Footnote: on Infernal Machine replays I have managed to kill two hundred or more Russkis on my way to victory. Sheesh. I would design differently now.

I loved the large, explorable levels in Infernal Machine, and I loved the urban locations of Fate of Atlantis and its cast of characters. Do you think an Indiana Jones game could ever combine these two souls in one game?

Oh yes. Grand Theft Jones!

I'm sure the advent of 3D in videogames had to be particularly interesting for a filmmaker. How did the director and the designer in your mind interact (or clash!) during the development of Infernal Machine and RTX: Red Rock?

Interesting doesn't quite say it: 3D game construction is hard work. I love stories, love narrative, and I designed both games with levels as chapters. An open world might have worked better -- especially commercially -- who knows? But these elevated questions of aesthetics give way to the practical horrors of pushing pixels. Building the engines for these games took forever (we should have bought them from third parties).
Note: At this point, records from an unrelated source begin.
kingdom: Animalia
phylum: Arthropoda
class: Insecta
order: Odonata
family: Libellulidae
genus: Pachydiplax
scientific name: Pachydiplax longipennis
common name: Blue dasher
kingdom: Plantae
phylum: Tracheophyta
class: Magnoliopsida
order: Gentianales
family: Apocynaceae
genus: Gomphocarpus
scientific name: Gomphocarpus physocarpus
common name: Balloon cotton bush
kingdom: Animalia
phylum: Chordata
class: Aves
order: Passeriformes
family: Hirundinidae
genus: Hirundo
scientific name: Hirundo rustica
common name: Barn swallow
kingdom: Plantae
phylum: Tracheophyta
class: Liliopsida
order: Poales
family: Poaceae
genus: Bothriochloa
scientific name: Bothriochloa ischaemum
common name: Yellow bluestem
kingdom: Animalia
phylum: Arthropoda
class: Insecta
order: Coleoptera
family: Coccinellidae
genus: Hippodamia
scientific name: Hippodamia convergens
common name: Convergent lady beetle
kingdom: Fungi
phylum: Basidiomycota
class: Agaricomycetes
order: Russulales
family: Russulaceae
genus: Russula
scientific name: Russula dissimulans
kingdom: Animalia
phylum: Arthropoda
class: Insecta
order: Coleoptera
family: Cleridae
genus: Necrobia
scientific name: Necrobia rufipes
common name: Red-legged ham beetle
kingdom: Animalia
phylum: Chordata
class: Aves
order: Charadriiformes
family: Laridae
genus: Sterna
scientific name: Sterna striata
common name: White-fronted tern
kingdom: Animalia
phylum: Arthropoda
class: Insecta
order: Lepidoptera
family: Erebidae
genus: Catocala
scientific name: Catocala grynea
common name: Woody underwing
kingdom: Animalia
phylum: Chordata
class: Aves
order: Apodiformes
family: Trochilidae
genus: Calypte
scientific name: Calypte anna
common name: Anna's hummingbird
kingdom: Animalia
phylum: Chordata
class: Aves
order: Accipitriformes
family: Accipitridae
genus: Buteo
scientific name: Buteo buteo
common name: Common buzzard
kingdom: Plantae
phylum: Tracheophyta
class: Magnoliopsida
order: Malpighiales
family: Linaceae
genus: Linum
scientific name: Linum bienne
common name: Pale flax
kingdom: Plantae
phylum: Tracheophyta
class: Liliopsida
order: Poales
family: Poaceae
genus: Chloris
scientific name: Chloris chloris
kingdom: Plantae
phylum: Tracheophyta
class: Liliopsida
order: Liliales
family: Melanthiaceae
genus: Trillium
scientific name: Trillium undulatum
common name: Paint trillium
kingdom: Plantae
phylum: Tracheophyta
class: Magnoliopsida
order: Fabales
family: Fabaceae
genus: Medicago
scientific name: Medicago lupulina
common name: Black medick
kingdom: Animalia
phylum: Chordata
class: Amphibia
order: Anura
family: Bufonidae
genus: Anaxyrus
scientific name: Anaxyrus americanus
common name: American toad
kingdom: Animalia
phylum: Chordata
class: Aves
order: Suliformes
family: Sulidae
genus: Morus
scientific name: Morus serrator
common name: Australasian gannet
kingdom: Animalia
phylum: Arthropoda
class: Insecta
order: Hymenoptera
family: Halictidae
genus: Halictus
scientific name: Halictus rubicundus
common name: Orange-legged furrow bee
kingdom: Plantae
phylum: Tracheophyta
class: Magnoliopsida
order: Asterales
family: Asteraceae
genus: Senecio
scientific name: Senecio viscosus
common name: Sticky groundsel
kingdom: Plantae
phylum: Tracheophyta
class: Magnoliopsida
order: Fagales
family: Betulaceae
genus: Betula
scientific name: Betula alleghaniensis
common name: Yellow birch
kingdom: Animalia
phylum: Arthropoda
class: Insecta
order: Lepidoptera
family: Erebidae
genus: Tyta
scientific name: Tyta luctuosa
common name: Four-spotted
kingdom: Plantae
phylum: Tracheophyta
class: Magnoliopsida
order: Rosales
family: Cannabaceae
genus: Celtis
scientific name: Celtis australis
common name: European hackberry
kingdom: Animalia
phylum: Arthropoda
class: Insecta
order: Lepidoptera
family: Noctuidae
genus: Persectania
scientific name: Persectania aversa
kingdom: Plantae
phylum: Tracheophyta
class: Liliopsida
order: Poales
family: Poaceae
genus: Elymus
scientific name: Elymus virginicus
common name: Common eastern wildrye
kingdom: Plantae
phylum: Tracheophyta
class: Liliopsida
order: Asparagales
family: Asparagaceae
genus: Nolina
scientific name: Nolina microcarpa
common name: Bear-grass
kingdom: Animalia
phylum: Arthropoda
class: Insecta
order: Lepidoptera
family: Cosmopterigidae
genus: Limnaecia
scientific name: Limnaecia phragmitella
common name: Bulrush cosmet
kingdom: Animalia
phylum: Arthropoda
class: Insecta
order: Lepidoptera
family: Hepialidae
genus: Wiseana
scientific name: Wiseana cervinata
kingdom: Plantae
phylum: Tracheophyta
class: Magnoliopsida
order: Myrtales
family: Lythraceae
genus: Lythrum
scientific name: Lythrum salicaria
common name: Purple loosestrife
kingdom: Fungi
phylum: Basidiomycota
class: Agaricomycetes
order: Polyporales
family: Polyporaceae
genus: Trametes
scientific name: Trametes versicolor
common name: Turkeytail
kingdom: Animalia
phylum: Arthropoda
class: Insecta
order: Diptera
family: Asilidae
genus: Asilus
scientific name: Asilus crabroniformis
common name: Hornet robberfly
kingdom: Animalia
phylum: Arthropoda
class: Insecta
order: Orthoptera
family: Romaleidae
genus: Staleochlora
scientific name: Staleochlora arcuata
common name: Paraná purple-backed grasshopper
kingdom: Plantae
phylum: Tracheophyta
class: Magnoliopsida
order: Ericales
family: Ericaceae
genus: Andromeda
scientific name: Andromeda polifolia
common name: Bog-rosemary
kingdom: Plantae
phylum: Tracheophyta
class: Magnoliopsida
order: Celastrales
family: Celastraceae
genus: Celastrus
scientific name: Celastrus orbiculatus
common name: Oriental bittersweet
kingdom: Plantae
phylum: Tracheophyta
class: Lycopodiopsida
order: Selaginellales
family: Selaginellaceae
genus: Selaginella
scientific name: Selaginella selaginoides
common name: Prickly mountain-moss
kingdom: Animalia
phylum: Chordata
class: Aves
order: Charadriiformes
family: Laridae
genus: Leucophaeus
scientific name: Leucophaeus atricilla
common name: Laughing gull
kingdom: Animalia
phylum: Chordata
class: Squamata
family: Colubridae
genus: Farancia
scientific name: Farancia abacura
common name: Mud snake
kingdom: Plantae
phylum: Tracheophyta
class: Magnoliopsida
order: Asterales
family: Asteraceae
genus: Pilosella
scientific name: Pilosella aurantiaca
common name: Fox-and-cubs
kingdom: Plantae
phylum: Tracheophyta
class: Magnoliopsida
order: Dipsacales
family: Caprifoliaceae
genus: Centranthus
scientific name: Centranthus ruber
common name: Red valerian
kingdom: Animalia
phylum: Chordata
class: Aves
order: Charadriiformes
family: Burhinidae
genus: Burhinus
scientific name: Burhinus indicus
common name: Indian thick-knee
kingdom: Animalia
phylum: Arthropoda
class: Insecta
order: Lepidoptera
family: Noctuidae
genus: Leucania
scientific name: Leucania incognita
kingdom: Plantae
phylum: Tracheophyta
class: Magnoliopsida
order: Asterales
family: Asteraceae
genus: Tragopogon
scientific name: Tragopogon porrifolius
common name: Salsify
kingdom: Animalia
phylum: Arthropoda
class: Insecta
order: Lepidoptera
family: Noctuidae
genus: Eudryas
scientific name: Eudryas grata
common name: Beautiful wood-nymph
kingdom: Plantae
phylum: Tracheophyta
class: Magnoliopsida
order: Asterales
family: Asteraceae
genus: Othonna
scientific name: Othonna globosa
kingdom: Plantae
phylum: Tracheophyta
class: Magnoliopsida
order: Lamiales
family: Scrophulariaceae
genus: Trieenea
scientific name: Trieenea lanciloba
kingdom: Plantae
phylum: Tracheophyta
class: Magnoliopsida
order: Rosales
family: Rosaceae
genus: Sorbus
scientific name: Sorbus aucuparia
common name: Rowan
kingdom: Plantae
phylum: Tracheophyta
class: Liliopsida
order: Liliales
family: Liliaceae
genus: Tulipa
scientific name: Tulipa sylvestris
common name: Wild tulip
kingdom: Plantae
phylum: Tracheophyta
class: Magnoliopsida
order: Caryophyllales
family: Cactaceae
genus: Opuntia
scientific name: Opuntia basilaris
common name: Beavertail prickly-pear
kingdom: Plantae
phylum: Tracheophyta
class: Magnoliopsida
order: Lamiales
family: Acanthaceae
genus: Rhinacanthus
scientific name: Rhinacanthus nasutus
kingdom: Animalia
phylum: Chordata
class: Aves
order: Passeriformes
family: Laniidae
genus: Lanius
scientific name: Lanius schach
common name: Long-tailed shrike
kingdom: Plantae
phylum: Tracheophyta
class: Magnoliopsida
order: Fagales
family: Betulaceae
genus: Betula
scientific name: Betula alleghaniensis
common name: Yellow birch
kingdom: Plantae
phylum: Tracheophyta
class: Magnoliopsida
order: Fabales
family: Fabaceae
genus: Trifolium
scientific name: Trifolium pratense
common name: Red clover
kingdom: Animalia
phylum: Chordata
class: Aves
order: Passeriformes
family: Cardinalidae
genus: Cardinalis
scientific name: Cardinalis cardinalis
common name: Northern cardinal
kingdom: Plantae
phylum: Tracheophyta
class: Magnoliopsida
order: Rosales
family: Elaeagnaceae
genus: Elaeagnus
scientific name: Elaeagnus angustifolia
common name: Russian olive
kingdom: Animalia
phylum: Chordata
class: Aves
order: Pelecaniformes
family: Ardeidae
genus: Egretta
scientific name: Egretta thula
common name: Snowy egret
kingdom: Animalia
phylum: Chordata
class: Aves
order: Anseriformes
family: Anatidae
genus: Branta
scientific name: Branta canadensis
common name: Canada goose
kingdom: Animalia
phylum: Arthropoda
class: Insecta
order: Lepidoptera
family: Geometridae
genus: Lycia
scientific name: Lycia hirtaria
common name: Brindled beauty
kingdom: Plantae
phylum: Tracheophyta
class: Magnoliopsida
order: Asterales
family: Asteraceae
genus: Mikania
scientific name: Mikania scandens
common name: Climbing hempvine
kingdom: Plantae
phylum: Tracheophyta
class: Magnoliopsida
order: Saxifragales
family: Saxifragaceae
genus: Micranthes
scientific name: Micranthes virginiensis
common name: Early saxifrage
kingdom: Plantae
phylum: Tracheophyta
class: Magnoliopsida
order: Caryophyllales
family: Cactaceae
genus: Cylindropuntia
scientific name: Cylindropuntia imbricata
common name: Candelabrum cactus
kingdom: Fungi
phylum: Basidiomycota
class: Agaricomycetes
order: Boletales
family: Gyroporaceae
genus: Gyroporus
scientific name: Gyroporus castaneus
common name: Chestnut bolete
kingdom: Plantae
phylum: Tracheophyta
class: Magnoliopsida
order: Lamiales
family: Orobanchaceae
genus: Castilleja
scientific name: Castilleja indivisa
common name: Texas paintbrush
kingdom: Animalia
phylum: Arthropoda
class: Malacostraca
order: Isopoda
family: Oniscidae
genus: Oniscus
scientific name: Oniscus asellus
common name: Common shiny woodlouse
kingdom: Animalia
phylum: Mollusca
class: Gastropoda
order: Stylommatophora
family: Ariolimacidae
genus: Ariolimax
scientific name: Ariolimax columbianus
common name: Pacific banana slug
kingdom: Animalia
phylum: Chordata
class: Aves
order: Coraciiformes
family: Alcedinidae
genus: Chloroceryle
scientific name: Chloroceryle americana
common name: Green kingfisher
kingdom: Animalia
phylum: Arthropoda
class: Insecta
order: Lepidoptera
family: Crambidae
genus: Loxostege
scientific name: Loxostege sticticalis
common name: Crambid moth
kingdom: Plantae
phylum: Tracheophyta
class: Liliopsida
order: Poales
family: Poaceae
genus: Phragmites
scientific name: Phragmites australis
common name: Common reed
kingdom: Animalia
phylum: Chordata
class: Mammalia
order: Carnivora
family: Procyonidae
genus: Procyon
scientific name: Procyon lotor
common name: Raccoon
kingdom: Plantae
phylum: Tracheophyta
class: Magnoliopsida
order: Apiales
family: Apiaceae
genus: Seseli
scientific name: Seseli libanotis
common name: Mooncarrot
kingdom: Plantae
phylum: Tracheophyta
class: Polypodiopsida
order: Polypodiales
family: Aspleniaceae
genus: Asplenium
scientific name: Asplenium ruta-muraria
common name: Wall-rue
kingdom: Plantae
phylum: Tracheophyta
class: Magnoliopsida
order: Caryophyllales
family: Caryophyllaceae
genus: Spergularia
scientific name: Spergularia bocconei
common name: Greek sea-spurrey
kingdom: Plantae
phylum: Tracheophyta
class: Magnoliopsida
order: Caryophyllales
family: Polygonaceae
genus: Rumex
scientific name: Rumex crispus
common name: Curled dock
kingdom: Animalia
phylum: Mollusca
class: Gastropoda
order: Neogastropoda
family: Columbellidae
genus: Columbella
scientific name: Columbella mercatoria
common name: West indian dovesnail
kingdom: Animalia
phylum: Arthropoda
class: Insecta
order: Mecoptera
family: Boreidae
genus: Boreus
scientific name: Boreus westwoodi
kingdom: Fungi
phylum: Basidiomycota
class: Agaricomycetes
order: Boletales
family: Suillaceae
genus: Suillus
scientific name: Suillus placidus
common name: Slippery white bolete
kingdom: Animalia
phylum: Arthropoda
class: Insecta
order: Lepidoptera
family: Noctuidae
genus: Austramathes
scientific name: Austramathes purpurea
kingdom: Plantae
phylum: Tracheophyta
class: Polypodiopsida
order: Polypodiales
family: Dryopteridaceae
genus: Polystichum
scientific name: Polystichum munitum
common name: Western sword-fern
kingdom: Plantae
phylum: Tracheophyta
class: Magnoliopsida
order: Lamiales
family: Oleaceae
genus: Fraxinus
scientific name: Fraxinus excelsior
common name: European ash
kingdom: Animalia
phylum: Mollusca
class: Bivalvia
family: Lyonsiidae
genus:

On Infernal Machine we could display maybe 5000 polygons a frame. On Red Rock it was more like 25,000. Not enough, and my attention to design got sidetracked by the difficulties of production. But I've mellowed. What looked like crap to me for years now just seems pleasantly retro.

I'm curious about the Hal Barwood games that never were. In my research I read about three projects that never went into production: 1) An interactive movie running from VHS tapes (!!!), in the late Eighties; 2) A full-motion-video adventure game called Rapid Transit; 3) A Star Wars adventure game, The New Emperor. Could you briefly describe those projects? What were their strong points?

VHS tapes -- could have worked. Dragon's Lair was a very similar idea with Dirk the Daring leaping from track to track as the laser disc (and later DVD) sped along unimpeded. (Interesting sidebar: the Dragon's Lair logotype was stolen from David Bunnett's logo for my movie, Dragonslayer.)
Remember that brief moment in history when the term, "multimedia" meant something? I wanted to do adventure games that were a little more fluid than they had been. Rapid Transit was like that. It involved a BART train that disappeared into another dimension under San Francisco Bay. New Emperor was my way to carry the Star Wars universe forward in time, instead of backward. C-3PO would have been the avatar -- perfect! Each of those games would have advanced the art, but sales of our adventure titles at the time were dismal, so they never got made.

You've been writing novels for the last ten years or so. You've always been a writer, so I don't think this is exactly a stretch for you... and yet...how did you adjust to create entertainment WITHOUT visuals, which informed the vast majority of your career?

Well, I still design and produce all my covers! But more seriously, when deprived of actual imagery, the idea of the written word is to stimulate the mind of the reader. I think the essayist John McPhee put it well: "The reader is the creative partner. You just throw half a dozen images up there and the reader paints the whole canvas."